Thursday 10 December 2020

Classic Tetris World Championship and the evolution of competitive gaming

CTWC 2020 Group C final, Dog vs. Koryan G3.

Classic Tetris World Championship (CTWC) refers to the tournament on NES Tetris that has been flourishing in the past 10 years. Unlike modern games like Tetris Battle and Puyopuyo Tetris, the rules for NES Tetris is quite different. That's because new Tetris games must follow a given set of guidelines in order to get the trademark. 

But before that we had the Grandmaster series that used the Akira rotation system (ARS) or Sega rotation system (SRS). Even more primitively there was the Nintendo rotation system (NRS) for NES Tetris, where most modern mechanics like lock delay and wall kick did not exist. 

*For more about NES Tetris and CTWC this is a very nice introduction video.

So what's fun about this ancient system of tetris that is hard to deal with, and even theoretically not sustainable forever?

It turned the game into a really good candidate of extreme solo e-sport via score attack.

The brutalness of the classic rules ensures players to adopt already special techniques to start with, either the delayed auto shift(DAS) or hypertapping. The absence of lock delay means that the reaction time will be extremely limited. Together with the lack of hold pieces and "7 bag" pseudo randomness that requires a balance between aggressiveness and sustainability, which further boosts the difficulty of making the right decisions. The lack of wall kick and modern spins makes planning harder, but the game is a lot more accessible to general public -- you can place the pieces in a certain position if and only if you can do that with reality physics. NES Tetris, the one with the most simple rules, is simply the easiest to understand.

Extreme input requirements, balance between strategies and high accessibility combines into a potent game for extreme e-sports: unlike FPS or other multiplayer games, these are stages for soloist to show what happens when you push the game to its extreme, to the boundary between software restriction and hardware restriction. 

CTWC has been held since 2010, but it had very little attraction until recent years when memes were grown out of nowhere [boom tetris for Jeff] and a great community is eventually built. 

Throughout the years, we have observed a steady growth of the average skill level among the players.

In early years, players may start from as low as level 9, and level 19 gameplay was treated as a premium. Maxing out a game was extremely rare (in 2010 Harry was given the automatic spot just because he had a max out -- not even in a given set of time but in his gameplay history). Then in the years after the choices were usually between level 15 and 18.

---+---

Requirement
Reproduce the passage of the Tetris championship post above, from "CTWC 2020 Group" to "did not exist.".

Listed records
---+---

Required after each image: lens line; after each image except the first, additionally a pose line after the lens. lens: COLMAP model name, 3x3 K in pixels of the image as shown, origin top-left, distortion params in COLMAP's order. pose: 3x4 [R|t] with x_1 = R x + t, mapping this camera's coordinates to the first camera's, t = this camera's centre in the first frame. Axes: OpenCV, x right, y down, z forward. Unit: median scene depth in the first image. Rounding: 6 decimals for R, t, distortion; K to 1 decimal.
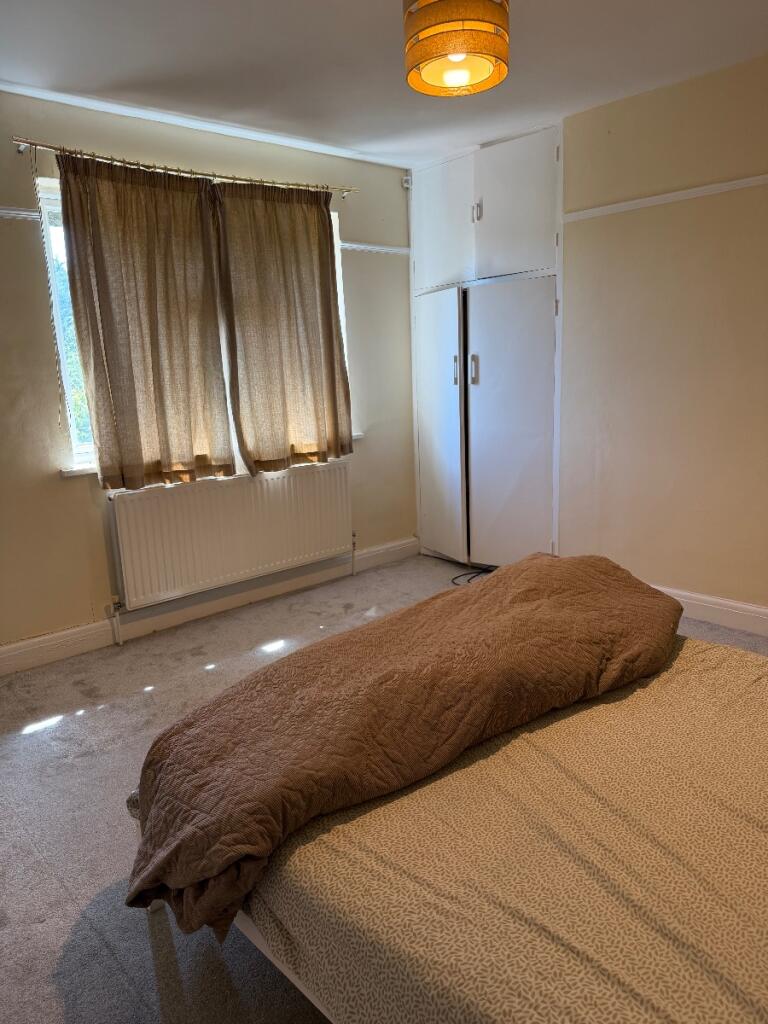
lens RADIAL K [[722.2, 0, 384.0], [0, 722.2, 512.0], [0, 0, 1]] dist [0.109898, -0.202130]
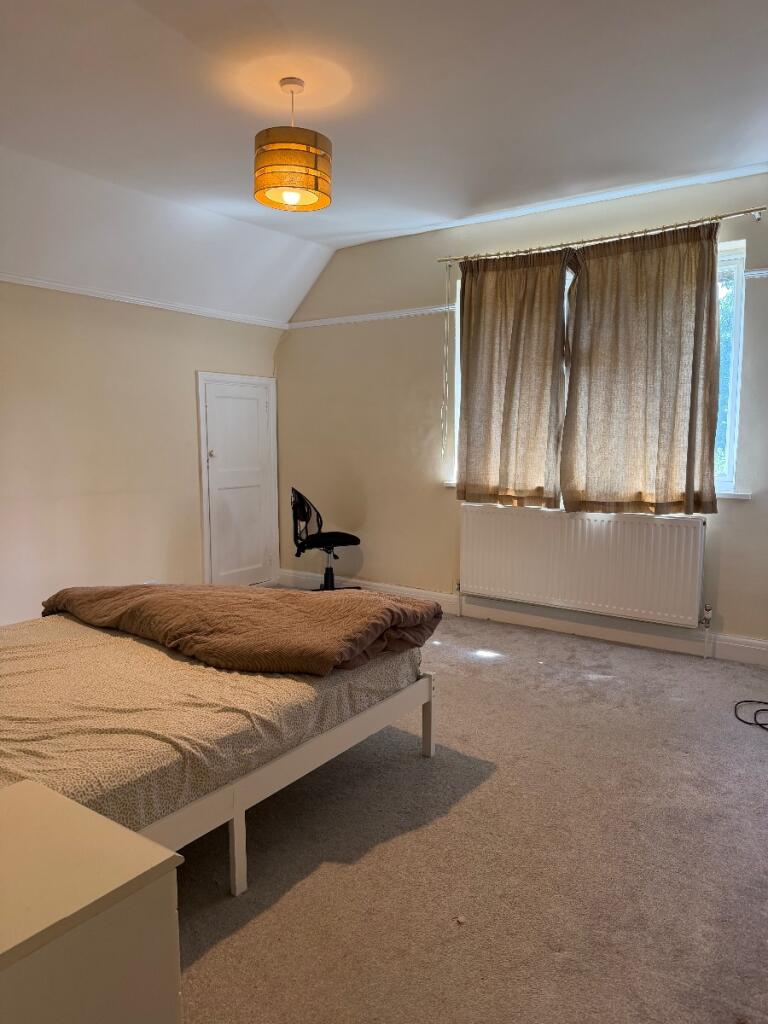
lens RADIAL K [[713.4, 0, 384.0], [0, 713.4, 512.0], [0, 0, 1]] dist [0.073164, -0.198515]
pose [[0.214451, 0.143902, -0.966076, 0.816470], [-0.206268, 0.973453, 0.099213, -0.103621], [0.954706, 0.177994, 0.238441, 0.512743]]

---+---

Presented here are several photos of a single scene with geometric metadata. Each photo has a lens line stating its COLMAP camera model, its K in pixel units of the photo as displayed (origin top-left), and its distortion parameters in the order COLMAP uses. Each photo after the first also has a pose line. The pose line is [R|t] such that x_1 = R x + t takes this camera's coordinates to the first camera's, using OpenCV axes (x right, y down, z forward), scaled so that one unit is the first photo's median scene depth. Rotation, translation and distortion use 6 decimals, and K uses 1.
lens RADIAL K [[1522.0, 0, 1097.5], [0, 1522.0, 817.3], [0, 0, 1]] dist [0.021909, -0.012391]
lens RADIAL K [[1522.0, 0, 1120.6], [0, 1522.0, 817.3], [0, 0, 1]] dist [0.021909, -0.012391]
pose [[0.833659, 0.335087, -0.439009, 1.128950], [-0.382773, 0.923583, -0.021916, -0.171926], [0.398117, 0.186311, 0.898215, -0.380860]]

---+---

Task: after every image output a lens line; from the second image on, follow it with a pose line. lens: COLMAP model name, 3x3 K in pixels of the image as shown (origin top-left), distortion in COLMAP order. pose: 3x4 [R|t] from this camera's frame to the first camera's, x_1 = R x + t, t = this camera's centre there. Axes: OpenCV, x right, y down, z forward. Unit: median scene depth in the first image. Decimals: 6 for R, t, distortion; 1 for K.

---+---

Response
CTWC 2020 Group C final, Dog vs. Koryan G3.

Classic Tetris World Championship (CTWC) refers to the tournament on NES Tetris that has been flourishing in the past 10 years. Unlike modern games like Tetris Battle and Puyopuyo Tetris, the rules for NES Tetris is quite different. That's because new Tetris games must follow a given set of guidelines in order to get the trademark. 

But before that we had the Grandmaster series that used the Akira rotation system (ARS) or Sega rotation system (SRS). Even more primitively there was the Nintendo rotation system (NRS) for NES Tetris, where most modern mechanics like lock delay and wall kick did not exist.